=== Extracted records ===
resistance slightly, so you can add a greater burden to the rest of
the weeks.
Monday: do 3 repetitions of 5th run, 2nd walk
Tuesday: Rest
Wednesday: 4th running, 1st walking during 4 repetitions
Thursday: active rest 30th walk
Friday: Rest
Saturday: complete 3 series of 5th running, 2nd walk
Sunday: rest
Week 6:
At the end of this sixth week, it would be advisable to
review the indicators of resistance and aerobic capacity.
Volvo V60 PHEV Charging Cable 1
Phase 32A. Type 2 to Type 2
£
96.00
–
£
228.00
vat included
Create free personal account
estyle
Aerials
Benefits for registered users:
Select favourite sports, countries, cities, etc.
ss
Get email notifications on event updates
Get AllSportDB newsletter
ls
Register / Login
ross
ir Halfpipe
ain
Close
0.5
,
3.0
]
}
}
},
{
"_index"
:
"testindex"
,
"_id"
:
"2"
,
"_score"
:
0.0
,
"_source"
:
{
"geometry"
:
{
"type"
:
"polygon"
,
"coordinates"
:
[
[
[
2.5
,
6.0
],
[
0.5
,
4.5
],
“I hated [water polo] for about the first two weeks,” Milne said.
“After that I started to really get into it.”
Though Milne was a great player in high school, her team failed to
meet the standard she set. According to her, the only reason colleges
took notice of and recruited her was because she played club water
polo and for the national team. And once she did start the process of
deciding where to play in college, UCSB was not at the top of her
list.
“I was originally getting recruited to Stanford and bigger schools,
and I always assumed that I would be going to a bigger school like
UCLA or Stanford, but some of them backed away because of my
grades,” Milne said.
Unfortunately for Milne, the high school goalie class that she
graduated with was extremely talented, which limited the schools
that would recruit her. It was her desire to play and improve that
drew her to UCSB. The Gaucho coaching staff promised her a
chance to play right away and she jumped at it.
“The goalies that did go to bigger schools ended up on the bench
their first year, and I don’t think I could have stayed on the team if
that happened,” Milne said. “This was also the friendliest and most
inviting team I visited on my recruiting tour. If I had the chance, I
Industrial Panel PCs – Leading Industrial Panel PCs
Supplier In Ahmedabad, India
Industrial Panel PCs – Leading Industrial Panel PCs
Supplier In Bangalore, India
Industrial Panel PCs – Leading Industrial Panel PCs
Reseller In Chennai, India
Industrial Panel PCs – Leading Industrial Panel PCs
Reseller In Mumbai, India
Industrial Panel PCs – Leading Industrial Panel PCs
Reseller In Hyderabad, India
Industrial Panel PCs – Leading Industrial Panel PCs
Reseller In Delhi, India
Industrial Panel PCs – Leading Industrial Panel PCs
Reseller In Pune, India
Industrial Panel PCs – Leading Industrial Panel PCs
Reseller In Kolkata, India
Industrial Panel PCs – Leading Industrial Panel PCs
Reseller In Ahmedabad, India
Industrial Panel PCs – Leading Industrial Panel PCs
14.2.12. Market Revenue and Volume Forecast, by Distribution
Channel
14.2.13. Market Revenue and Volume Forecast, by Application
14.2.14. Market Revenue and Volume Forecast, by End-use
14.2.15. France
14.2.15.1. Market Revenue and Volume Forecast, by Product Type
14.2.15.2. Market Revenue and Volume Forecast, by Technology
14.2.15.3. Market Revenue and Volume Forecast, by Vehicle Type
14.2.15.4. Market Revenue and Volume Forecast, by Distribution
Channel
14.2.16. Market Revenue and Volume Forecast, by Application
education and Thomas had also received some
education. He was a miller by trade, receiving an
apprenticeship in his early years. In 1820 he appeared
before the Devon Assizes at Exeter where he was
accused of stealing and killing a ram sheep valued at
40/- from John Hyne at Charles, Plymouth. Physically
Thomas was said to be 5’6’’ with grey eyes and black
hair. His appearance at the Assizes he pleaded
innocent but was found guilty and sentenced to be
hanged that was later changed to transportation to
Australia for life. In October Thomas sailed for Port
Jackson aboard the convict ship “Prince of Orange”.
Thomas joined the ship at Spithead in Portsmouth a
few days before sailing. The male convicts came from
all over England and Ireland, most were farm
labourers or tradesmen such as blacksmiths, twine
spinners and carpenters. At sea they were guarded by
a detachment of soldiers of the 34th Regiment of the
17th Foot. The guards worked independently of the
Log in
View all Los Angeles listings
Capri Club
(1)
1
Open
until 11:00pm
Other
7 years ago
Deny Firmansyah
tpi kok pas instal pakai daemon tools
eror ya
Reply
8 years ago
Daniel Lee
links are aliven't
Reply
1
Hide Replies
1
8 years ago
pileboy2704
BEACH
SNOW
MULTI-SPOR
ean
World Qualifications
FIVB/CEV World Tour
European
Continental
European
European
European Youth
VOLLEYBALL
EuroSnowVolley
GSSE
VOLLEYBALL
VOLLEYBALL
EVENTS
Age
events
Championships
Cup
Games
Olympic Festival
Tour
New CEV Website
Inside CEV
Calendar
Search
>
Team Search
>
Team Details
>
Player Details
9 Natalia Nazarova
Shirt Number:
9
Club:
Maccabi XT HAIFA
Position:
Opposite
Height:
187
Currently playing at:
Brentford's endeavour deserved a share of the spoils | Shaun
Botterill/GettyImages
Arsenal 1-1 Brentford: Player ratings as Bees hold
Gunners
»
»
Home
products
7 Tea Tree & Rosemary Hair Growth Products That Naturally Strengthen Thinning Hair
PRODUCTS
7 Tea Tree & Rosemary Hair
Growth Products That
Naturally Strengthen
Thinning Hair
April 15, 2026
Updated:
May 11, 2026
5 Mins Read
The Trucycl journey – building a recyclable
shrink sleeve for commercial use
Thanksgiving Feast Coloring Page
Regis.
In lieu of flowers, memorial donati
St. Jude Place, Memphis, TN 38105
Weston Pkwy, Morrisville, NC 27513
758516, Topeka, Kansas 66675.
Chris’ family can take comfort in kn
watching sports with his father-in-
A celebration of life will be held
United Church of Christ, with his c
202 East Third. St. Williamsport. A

=== Task details ===
Rename "testindex" to "demoindex" in the data from its first line through the line containing "that I started", inclusive. Give only those lines back, with nothing else changed.

=== Your response ===
resistance slightly, so you can add a greater burden to the rest of
the weeks.
Monday: do 3 repetitions of 5th run, 2nd walk
Tuesday: Rest
Wednesday: 4th running, 1st walking during 4 repetitions
Thursday: active rest 30th walk
Friday: Rest
Saturday: complete 3 series of 5th running, 2nd walk
Sunday: rest
Week 6:
At the end of this sixth week, it would be advisable to
review the indicators of resistance and aerobic capacity.
Volvo V60 PHEV Charging Cable 1
Phase 32A. Type 2 to Type 2
£
96.00
–
£
228.00
vat included
Create free personal account
estyle
Aerials
Benefits for registered users:
Select favourite sports, countries, cities, etc.
ss
Get email notifications on event updates
Get AllSportDB newsletter
ls
Register / Login
ross
ir Halfpipe
ain
Close
0.5
,
3.0
]
}
}
},
{
"_index"
:
"demoindex"
,
"_id"
:
"2"
,
"_score"
:
0.0
,
"_source"
:
{
"geometry"
:
{
"type"
:
"polygon"
,
"coordinates"
:
[
[
[
2.5
,
6.0
],
[
0.5
,
4.5
],
“I hated [water polo] for about the first two weeks,” Milne said.
“After that I started to really get into it.”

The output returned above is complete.